$$News and Reports$$

Feb. 06, 2012
 
 

Dr. Louisa Meshi of the Department of Materials Engineering will be awarded the prestigious Krill Prize from the Wolf Foundation next month for excellence in scientific research. The prize totaling $10,000 will be presented at a ceremony to be held on Tuesday, March 27, 2012 at the Bloomfield Science Museum in Jerusalem. Dr. Meshi is one of the six winners of the award this year.

Dr. Meshi is a graduate of the Department of Materials Engineering at BGU and completed all three of her degrees in the department.

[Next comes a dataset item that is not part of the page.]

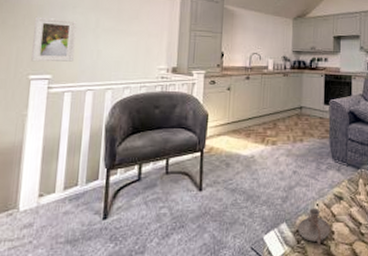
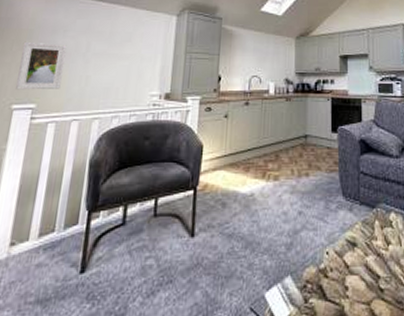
candle holder: present [298,208,331,246] -> none [305,258,344,305]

After completing a post-doctorate in the Department of Physics at the University of Bristol, England, she worked at the Ilse Katz Institute for Nanoscale Science and Technology (IKI) as Director of the Electron Microscopy Unit. In 2009 she joined the Department of Materials Engineering as a lecturer and was recently accepted as a member of the IKI. In 2011 she was appointed chair of the undergraduate teaching committee in the Department of Materials Engineering. While completing her doctorate, Dr. Meshi won several prestigious awards, including the Wolf Prize for excellence in doctoral research and the Lev Margulis prize for excellent study in the field of electron microscopy, awarded by Israel Society for Microscopy.

Dr. Meshi is an active member of several professional associations around the world: She is a member of the committee of the Israel Society for Microscopy, Secretary of Special Interest Group (SIG 4) on Electron Crystallography within the framework of the European Crystallographic Association, and was recently elected to the commission on electron crystallography of the International Union of Crystallography. She has organized international schools (one in Belgium and one in Italy) on the study methods of electron crystallography,  chaired microsymposia at conferences on crystallography and electron microscopy in Israel and abroad and has won several prestigious grants (including a GIF young and F.I.R.S.T. (ISF) award). Dr. Meshi’s research group consists of six students studying for master’s degrees and who are engaged in various issues related to the development of electronic crystallography methods.

Initiated in 2005 by the Krill family, six prizes of $10,000 each are awarded annually in life sciences, medicine, agriculture, engineering and exact sciences. Selection is made by the Wolf Foundation Scholarships Committee on the basis of an untenured candidate's excellence and the importance of his or her research field.

The Wolf Foundation was established in Israel in 1975 by inventor, diplomat and philanthropist Dr. Ricardo Wolf, "to promote science and art for the benefit of mankind."